We're officially in the heart of winter, and it's literally and figuratively cold and dark for way too much of the day. The thought of hibernating for the rest of through March, waking up only to eat big plates of cheeto mac and cheese or penne alla vodka, sounds pretty appealing right about now.
The only problem with eating excessive amounts of comfort food for every meal (besides it making you too damn happy) is that tiny issue of health and well-being. Enter congee, a classic comfort dish that is simultaneously delicious, nourishing, and devoid of the outrageous amounts of cheese and/or butter that are a vital cog in our wheel of traditional comfort food.

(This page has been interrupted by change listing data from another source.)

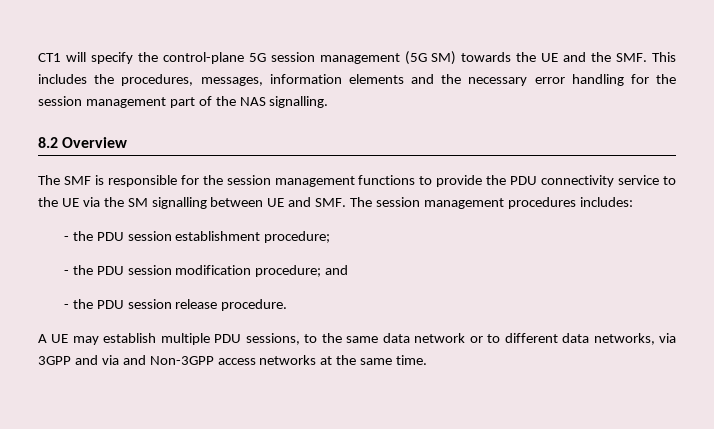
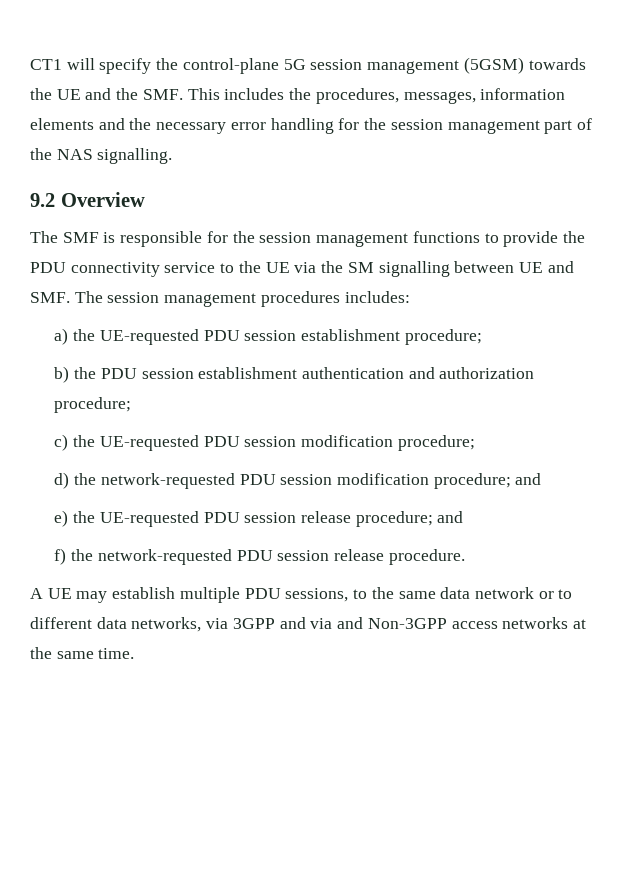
[404,51,457,65] (5G SM) -> [463,57,524,74] (5GSM)
[38,137,58,148] 8.2 -> [30,193,55,207] 9.2
[63,231,93,241] - the -> [54,328,199,345] a) the UE-requested
[63,265,349,277] [63,299,93,309] - the PDU session modification procedure; and // - the -> [54,366,535,383] [54,397,132,413] [54,434,475,451] [54,472,542,489] [54,510,464,527] [54,548,232,565] b) the PDU session establishment authentication and authorization procedure; // c) the UE-requested PDU session modification procedure; // d) the network-requested PDU session modification procedure; and // e) the UE-requested PDU session release procedure; and // f) the network-requested

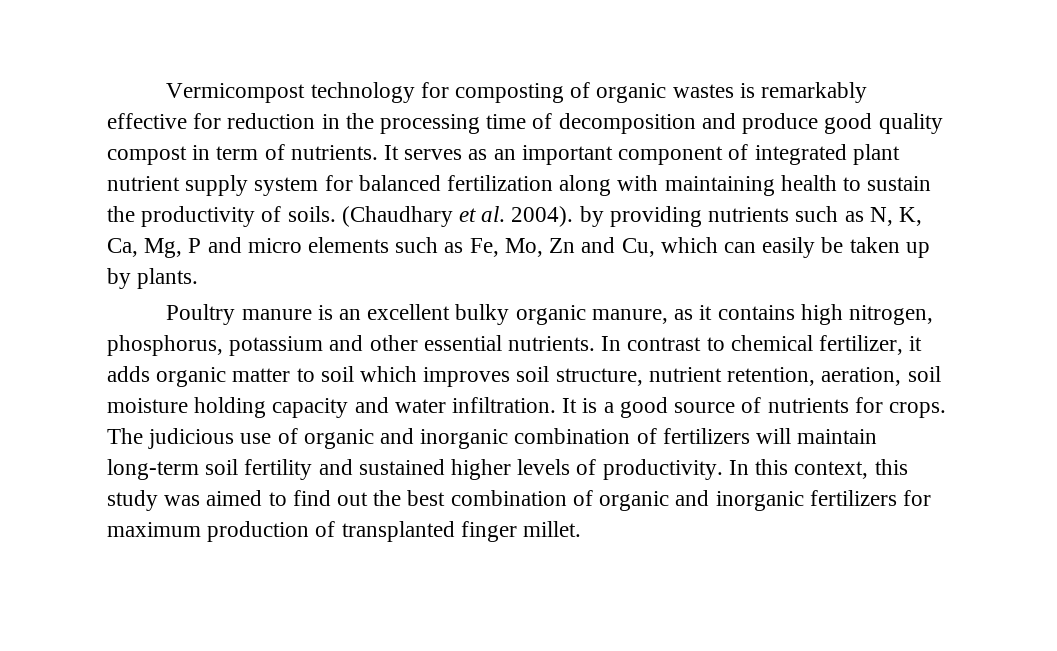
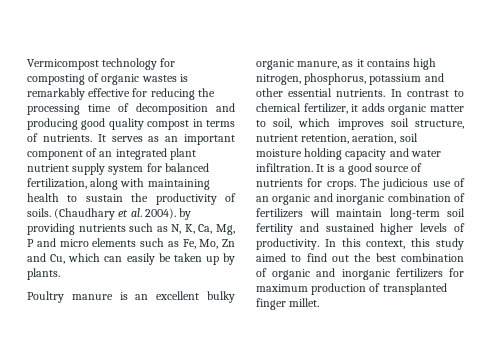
[227,113,340,129] reduction in -> [150,88,195,100] reducing
[742,113,819,134] produce -> [27,118,78,130] producing
[216,146,259,160] term -> [206,120,235,127] terms
(749, 152) none -> [99,151,113,157] an
[447,175,554,191] fertilization -> [27,178,87,189] fertilization,
[320,366,354,382] soil -> [273,118,293,129] soil,
(298, 436) none -> [256,196,269,202] an
[164,495,201,506] was -> (464, 244) none

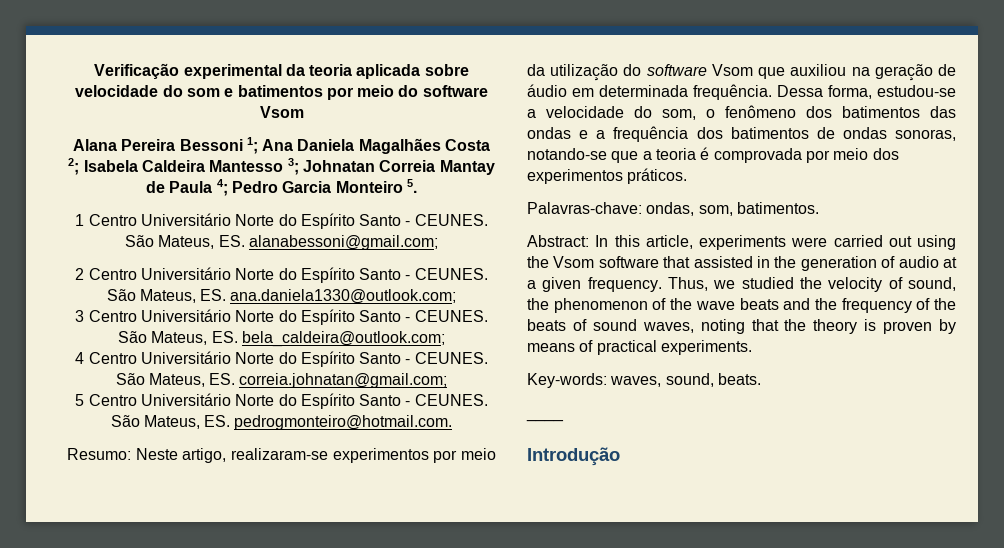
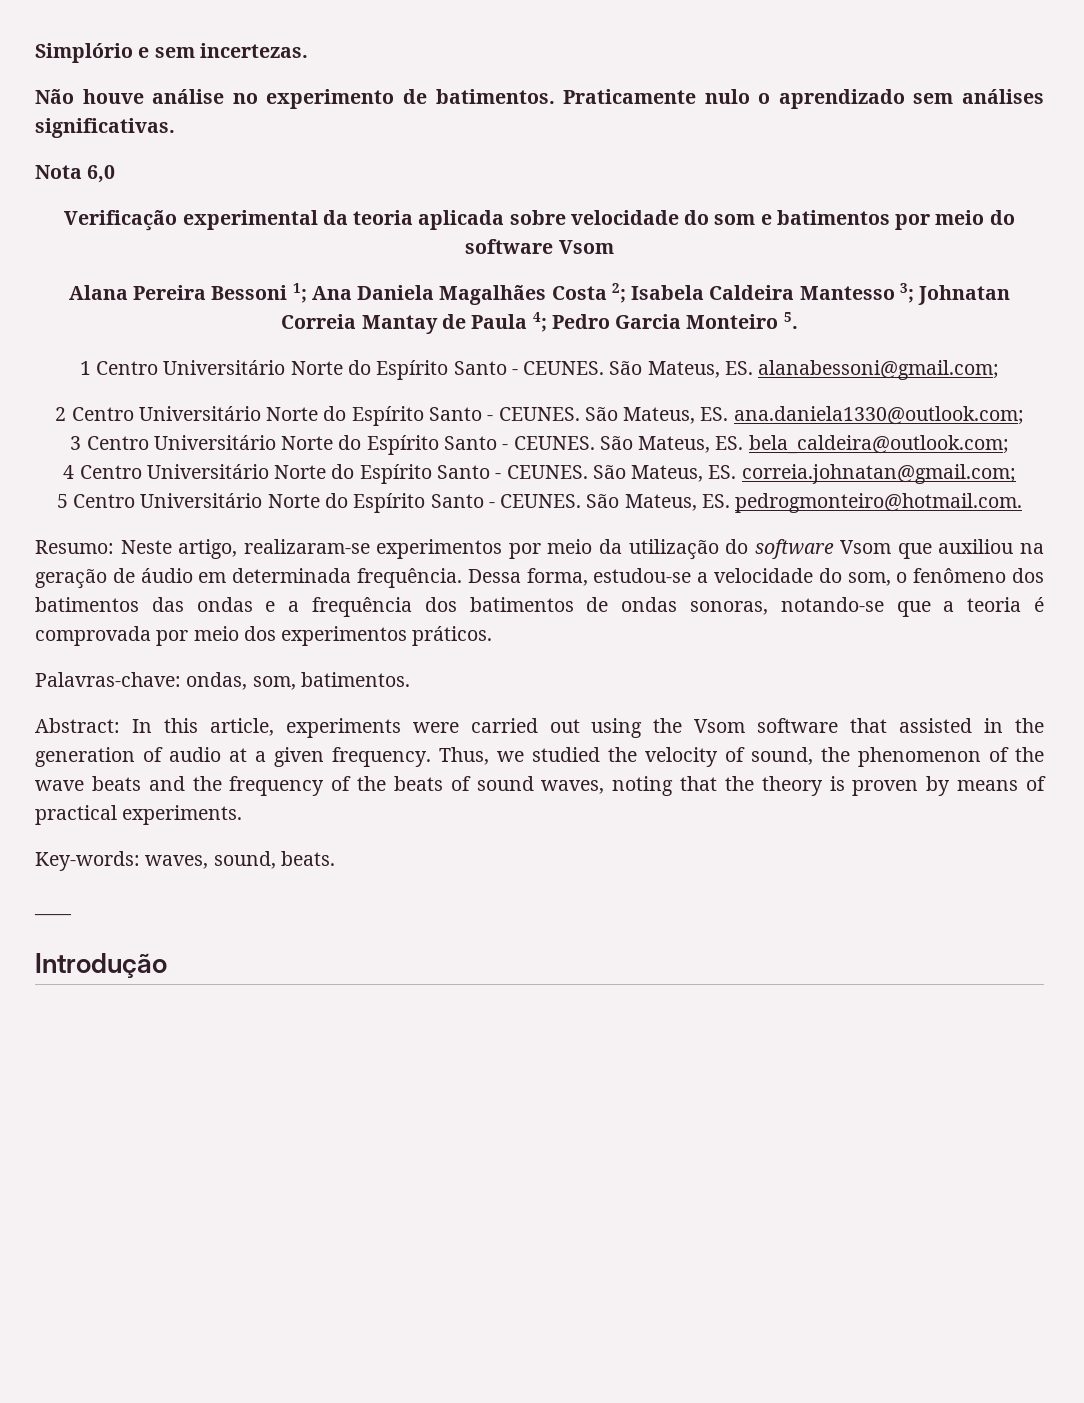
(94, 71) none -> [35,43,308,63] [35,89,1045,109] [35,118,175,138] [35,165,116,183] Simplório e sem incertezas. // Não houve análise no experimento de batimentos. Praticamente nulo o aprendizado sem análises significativas. // Nota 6,0 //

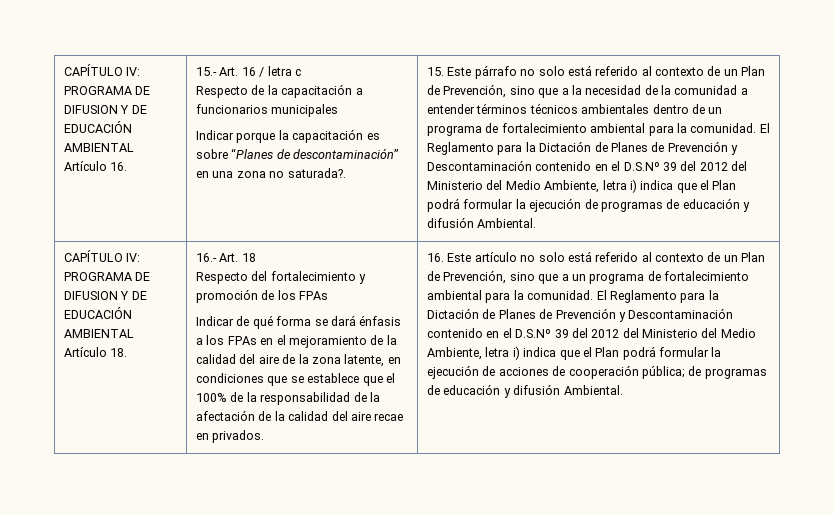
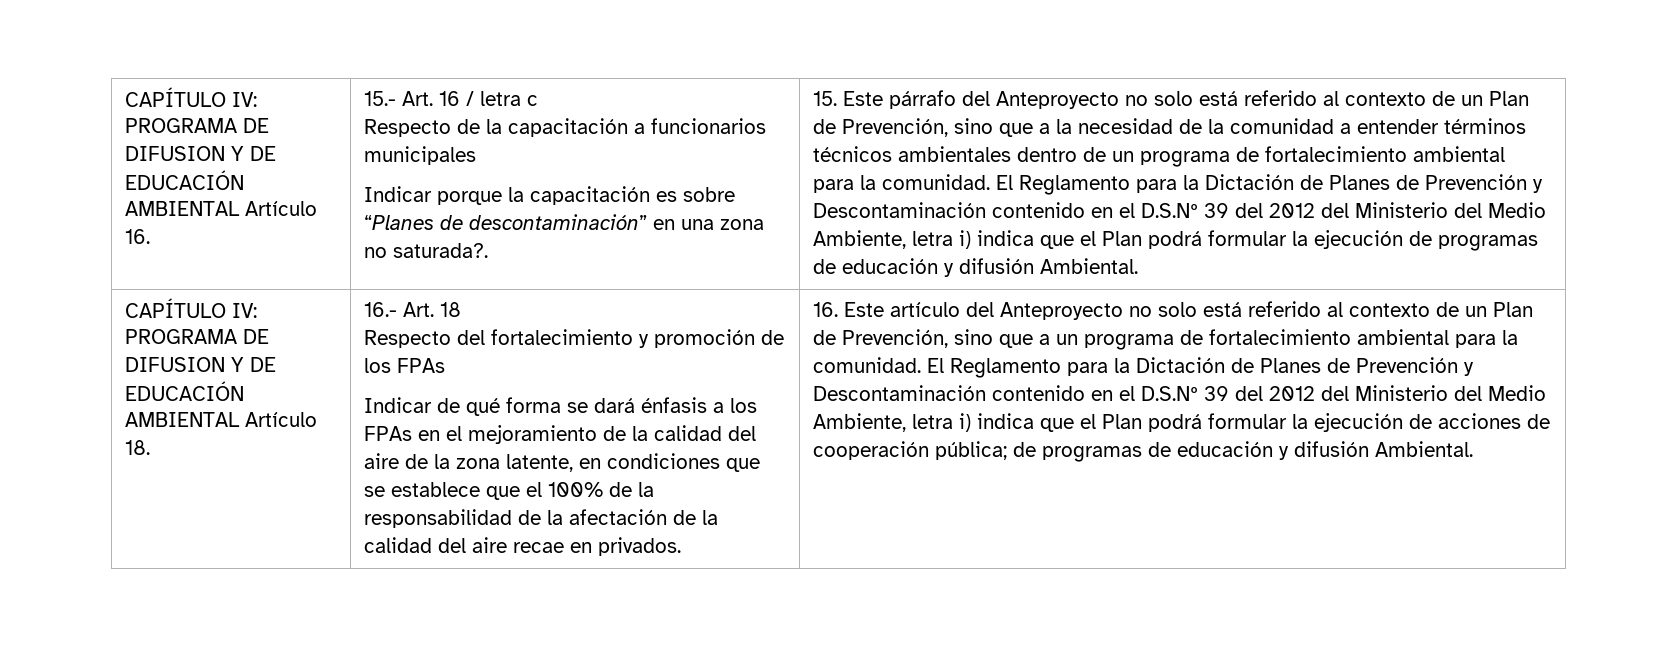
(517, 72) none -> [962,91,1120,109] del Anteproyecto
(517, 257) none -> [966,302,1124,320] del Anteproyecto

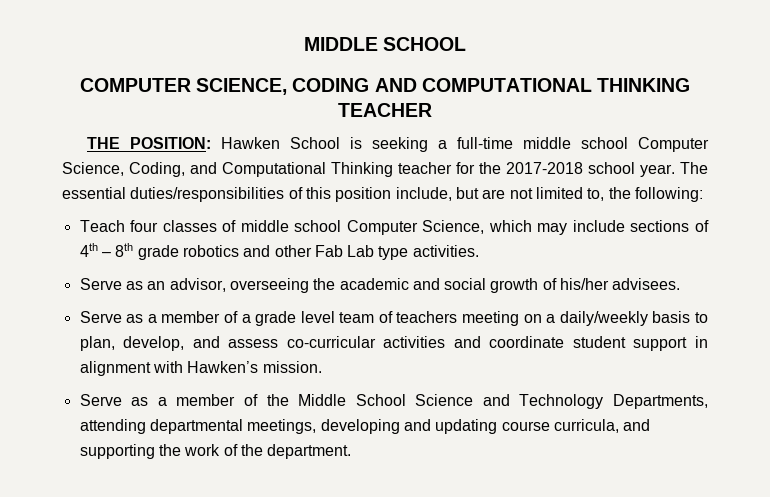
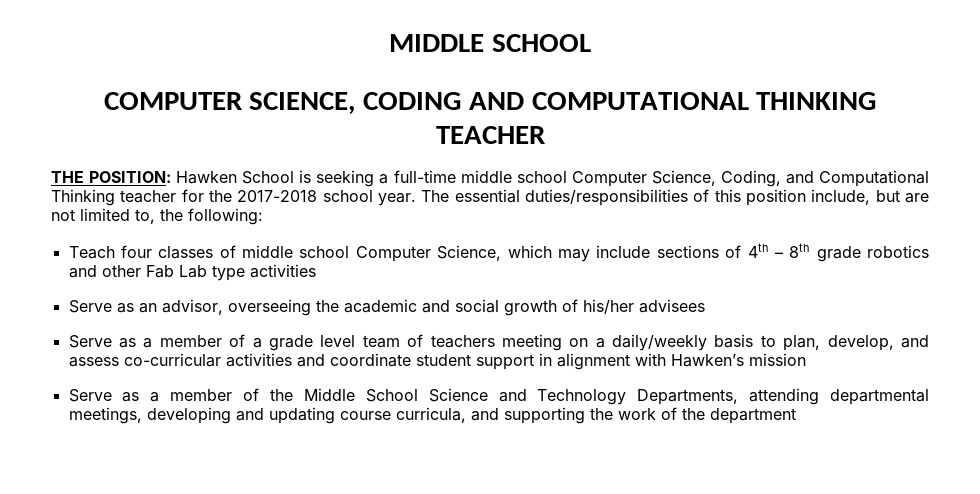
[412,245,479,257] activities. -> [249,264,316,278] activities
[612,278,681,290] advisees. -> [638,299,705,313] advisees
[262,361,322,373] mission. -> [748,353,806,366] mission
[267,444,352,459] department. -> [709,408,796,424] department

People across Asia have been eating this rice porridge for centuries, and as Pam Yung, the creator of this version says, "it's a universal food that historically was made from very humble ingredients, and often as a way to avoid waste."
RECIPE: Harmony Congee
Yung wanted to put an American twist on the Asian classic, so she created this version with collard greens, sweet potatoes, honeynut squash, vegetable stock, and a whole lot of herbs. The Carolina Gold Rice middlins, or broken rice, create a texture that is simultaneously al dente and velvety in every bite.
Best of all, a bowl of this congee for breakfast will make you feel a hell of a lot better about eating that cheeto mac and cheese for dinner.